The Davis Cup is the top international team event in men’s tennis. The brainchild of Dwight Davis and three of his Harvard University colleagues, the Davis Cup began in 1899 as a match between the United States of America and Great Britain. In 1905, the Davis Cup expanded to include four more teams – Australasia, Austria, Belgium and France. By the 1920s, more than 20 sides were playing in the event.
Until the early 1970s, only Australia/Australasia, France, Great Britain and the United States of America had won the Davis Cup. Now 13 teams have taken out the prize, with the Czech Republic beating Spain in the 2012 Davis Cup final.
In 2013, 130 countries have entered the Davis Cup, making it the world’s largest annual international team competition. The Davis Cup is structured with a 16-nation World Group, contested over four weekends during the year. The other countries are divided into three regional Zones, with promotion to and relegation from the World Group.
Unlike most sports tournaments, Davis Cup history plays an important role in future editions. The event has what is known as the choice of ground rule, which means that it is impossible for teams to enjoy home advantage against the same opponent in back-to-back ties. For example, the Czech Republic will begin its Davis Cup defence in Switzerland because the Czechs were paired with the Swiss and Prague staged the most recent meeting of the nations in 2007.
Once the initial Davis Cup draw is made, the choice of ground rule and the results of the ties determine the venues. It is one of the competition’s quirks.
Bookmakers have installed Serbia as the hot 2013 Davis Cup favourite in the expectation that any side featuring Novak Djokovic will take a lot of beating. Djokovic is the world number one in men’s singles and playing for the Serbians is as important to him as participating in Grand Slam events.
The Djokovic factor explains why Serbia is around the 2-1 mark to win the 2013 Davis Cup.
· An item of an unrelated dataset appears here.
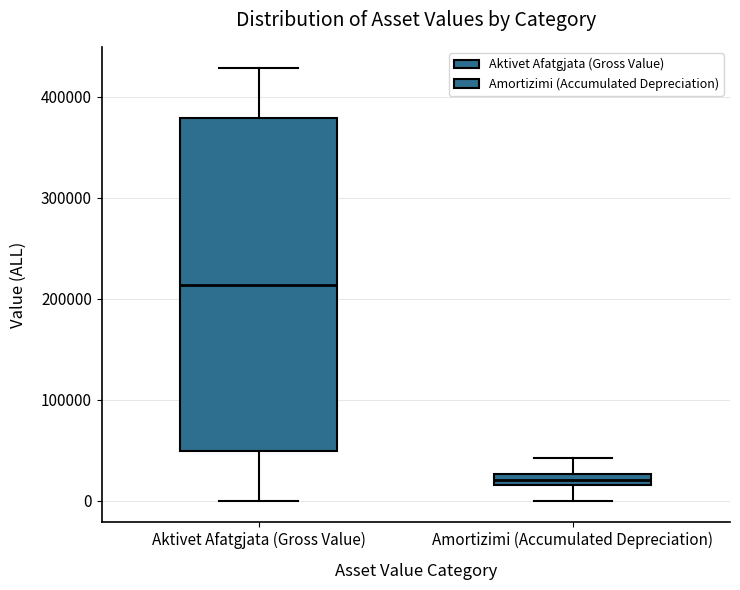

Which box has the highest median line?

Aktivet Afatgjata (Gross Value)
But the Serbians did not get past the 2012 Davis Cup World Group quarter-finals without Djokovic so, if he hits a rough patch of form or misses a tie for whatever reason, they will be very vulnerable.
Serbia’s most likely route to the 2013 Davis Cup final is via Belgium away, the United States of America away and Spain at home, while the Serbians would probably visit Argentina or host the Czech Republic if it made the title decider. There is better value than 2-1 Serbia available.
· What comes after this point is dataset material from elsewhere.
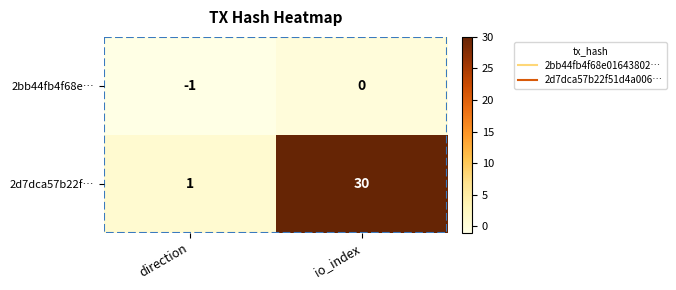

What is the average value of the 2d7dca57b22f… series?

16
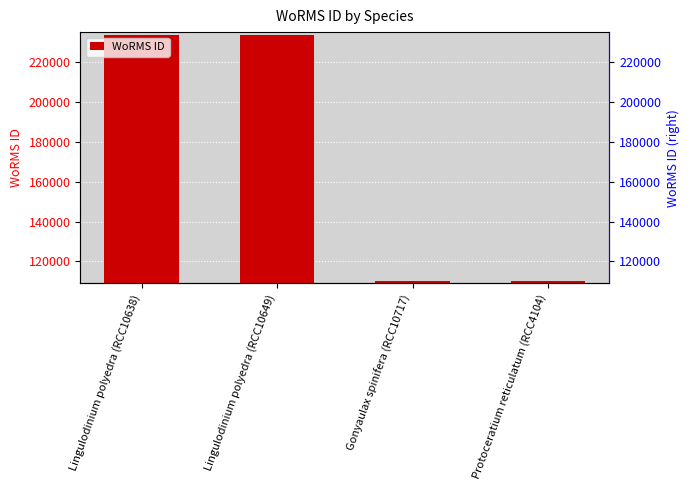

What is the greatest value displayed?

233592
It is not Switzerland, however. The Swiss have not won the Davis Cup – they made the 1992 final but lost 3-1 to the United States of America – and their progress depends on Roger Federer’s commitment. Bookmakers are being overly cautious with 2013 Davis Cup odds of as low as 4-1 about Switzerland breaking its duck, particularly as the Fed Express has ruled out playing against the Czechs.
Federer enjoys playing Davis Cup tennis and he helped the Swiss team get back into the World Group. But the four majors are what motivate the 17-time Grand Slam men’s singles champion and he will not leave his schedule open just so that he can play for Switzerland when required.
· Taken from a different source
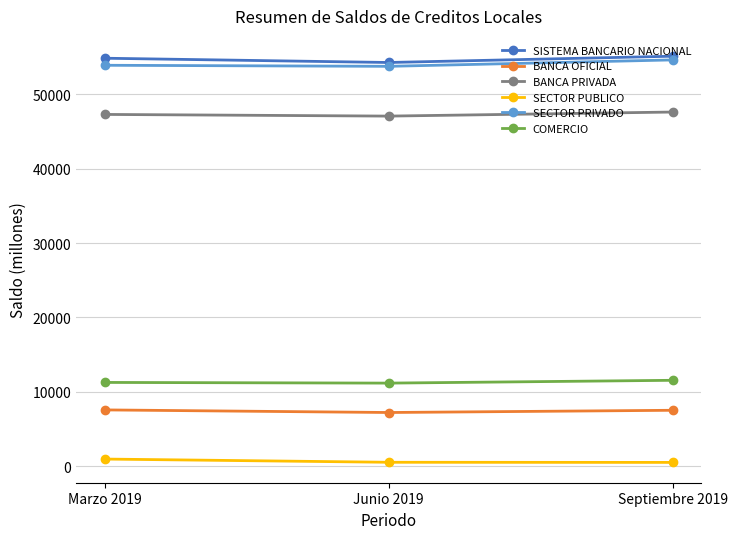

How many data points does each series have?

3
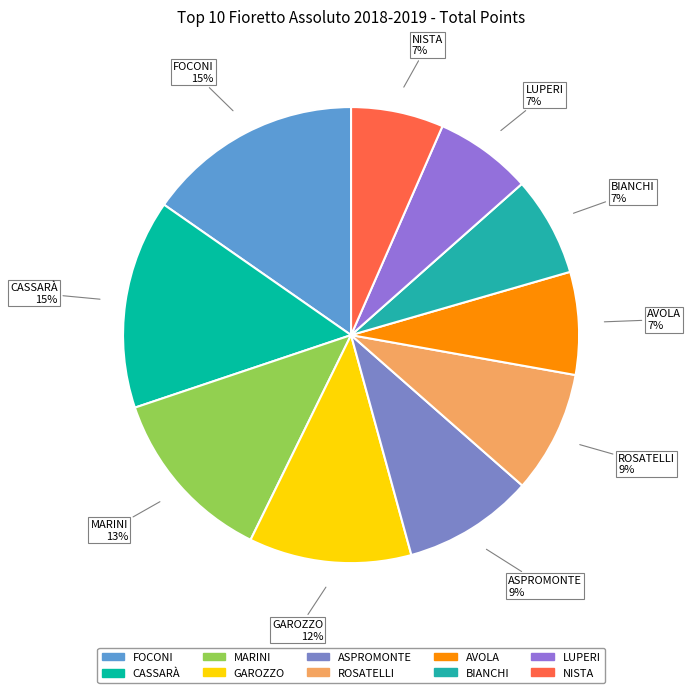

To the nearest percent, what percentage of the pie is GAROZZO?

12%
Without Federer, even with home advantage one would think that the Swiss will struggle to beat the Czech Republic so they are easy to swerve at best title odds of around 6-1.
One can spend forever and a day going through the 2013 Davis Cup draw. The only way to make sense of it from a betting perspective is to make a few assumptions, starting with picking the winners of the World Group first round ties based on the likely line-ups and odds, and then try to figure out how the business end of the event will look.
In the top half of the 2013 Davis Cup World Group draw, the likely quarter-final ties are Croatia versus Spain and the United States of America against Serbia. The Spaniards and the Serbians would probably win those clashes, which would result in Serbia hosting Spain in the semi-finals.
In the bottom half of the 2013 Davis Cup World Group draw, the likely quarter-final ties are Argentina versus France and Austria against the Czech Republic. And a semi-final between the Czechs and the Argentines would take place in Europe after last year’s epic tie in South America.
If one accepts that Argentina, the Czech Republic, Serbia and Spain are the most likely 2013 Davis Cup finalists, the Argentines would host the Serbians and the Spaniards, the Serbians would host the Czechs and the Spaniards would host the Czechs. The defending champions would have to travel.
But the Czech Republic is the 2013 Davis Cup value at odds of around 11-1 because it looks easily the most likely side to emerge from the bottom half of the 2013 Davis Cup World Group draw. Backing the Czechs at 11-1 with a view to lay off down the track is the smartest ante-post play even though they would have to play Serbia or Spain away.
The 2013 Davis Cup gets under way on Friday 1 February, with the final scheduled to start on Friday 15 November.